— DATA BELOW —
————

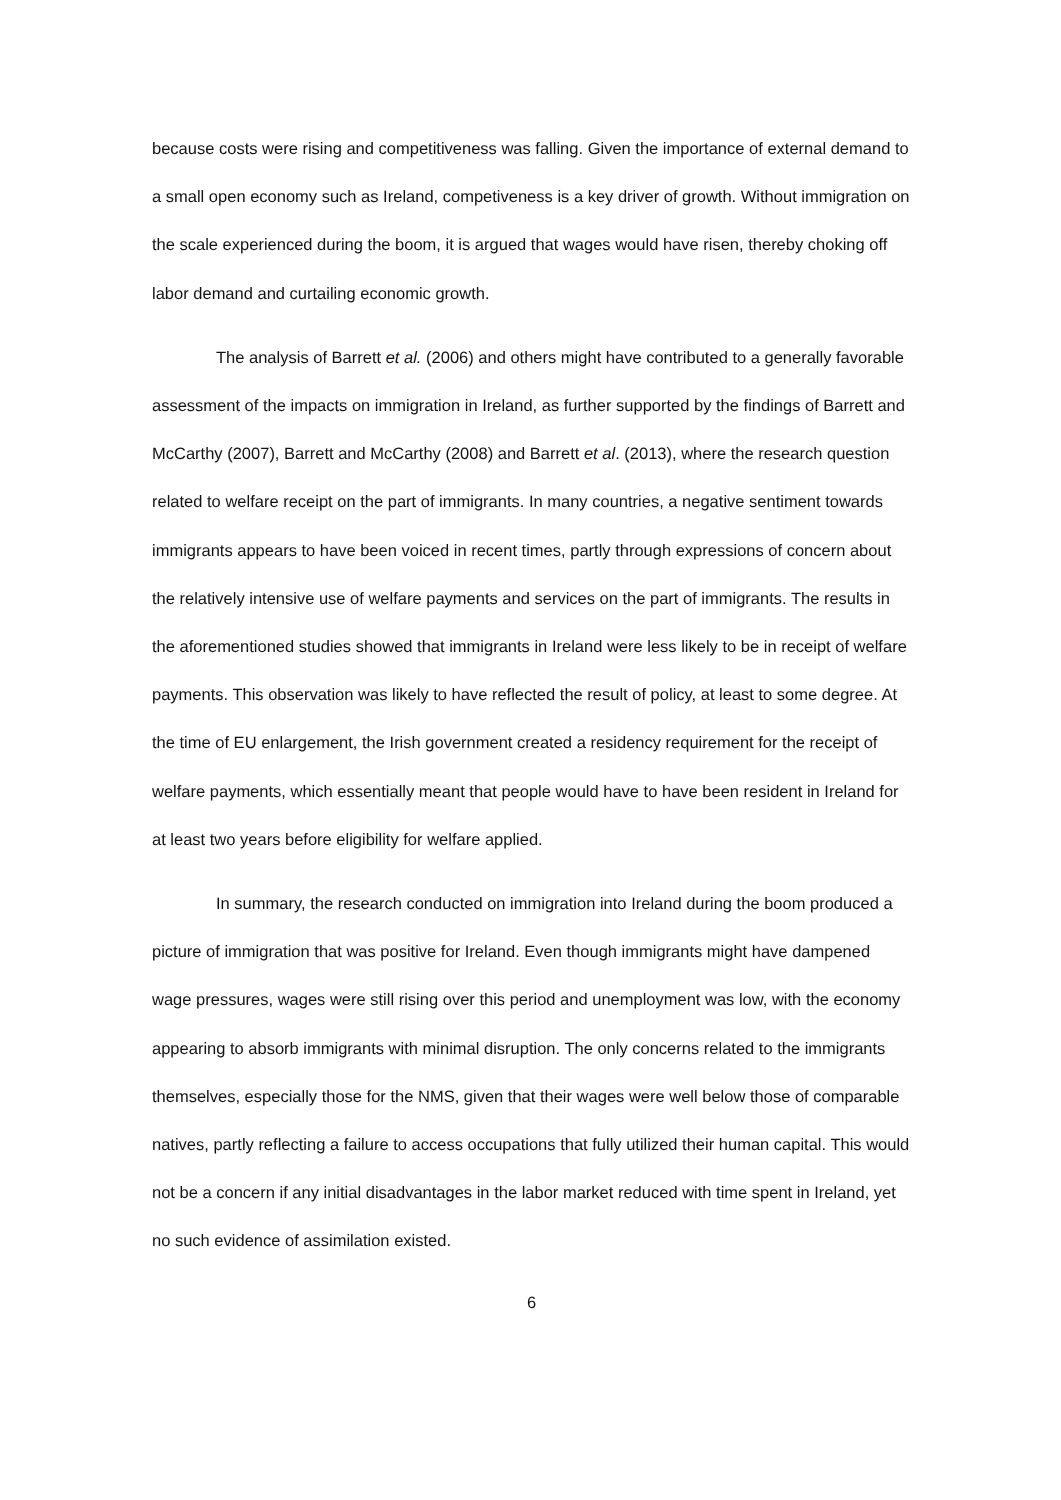because costs were rising and competitiveness was falling. Given the importance of external demand to a small open economy such as Ireland, competiveness is a key driver of growth. Without immigration on the scale experienced during the boom, it is argued that wages would have risen, thereby choking off labor demand and curtailing economic growth.
The analysis of Barrett et al. (2006) and others might have contributed to a generally favorable assessment of the impacts on immigration in Ireland, as further supported by the findings of Barrett and McCarthy (2007), Barrett and McCarthy (2008) and Barrett et al. (2013), where the research question related to welfare receipt on the part of immigrants. In many countries, a negative sentiment towards immigrants appears to have been voiced in recent times, partly through expressions of concern about the relatively intensive use of welfare payments and services on the part of immigrants. The results in the aforementioned studies showed that immigrants in Ireland were less likely to be in receipt of welfare payments. This observation was likely to have reflected the result of policy, at least to some degree. At the time of EU enlargement, the Irish government created a residency requirement for the receipt of welfare payments, which essentially meant that people would have to have been resident in Ireland for at least two years before eligibility for welfare applied.
In summary, the research conducted on immigration into Ireland during the boom produced a picture of immigration that was positive for Ireland. Even though immigrants might have dampened wage pressures, wages were still rising over this period and unemployment was low, with the economy appearing to absorb immigrants with minimal disruption. The only concerns related to the immigrants themselves, especially those for the NMS, given that their wages were well below those of comparable natives, partly reflecting a failure to access occupations that fully utilized their human capital. This would not be a concern if any initial disadvantages in the labor market reduced with time spent in Ireland, yet no such evidence of assimilation existed.
6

————

— EXERCISE DESCRIPTION —
Transcribe the full listing exactly, but keep every image out of it.

— ANSWER TO THE EXERCISE —
because costs were rising and competitiveness was falling. Given the importance of external demand to a small open economy such as Ireland, competiveness is a key driver of growth. Without immigration on the scale experienced during the boom, it is argued that wages would have risen, thereby choking off labor demand and curtailing economic growth.
The analysis of Barrett et al. (2006) and others might have contributed to a generally favorable assessment of the impacts on immigration in Ireland, as further supported by the findings of Barrett and McCarthy (2007), Barrett and McCarthy (2008) and Barrett et al. (2013), where the research question related to welfare receipt on the part of immigrants. In many countries, a negative sentiment towards immigrants appears to have been voiced in recent times, partly through expressions of concern about the relatively intensive use of welfare payments and services on the part of immigrants. The results in the aforementioned studies showed that immigrants in Ireland were less likely to be in receipt of welfare payments. This observation was likely to have reflected the result of policy, at least to some degree. At the time of EU enlargement, the Irish government created a residency requirement for the receipt of welfare payments, which essentially meant that people would have to have been resident in Ireland for at least two years before eligibility for welfare applied.
In summary, the research conducted on immigration into Ireland during the boom produced a picture of immigration that was positive for Ireland. Even though immigrants might have dampened wage pressures, wages were still rising over this period and unemployment was low, with the economy appearing to absorb immigrants with minimal disruption. The only concerns related to the immigrants themselves, especially those for the NMS, given that their wages were well below those of comparable natives, partly reflecting a failure to access occupations that fully utilized their human capital. This would not be a concern if any initial disadvantages in the labor market reduced with time spent in Ireland, yet no such evidence of assimilation existed.
6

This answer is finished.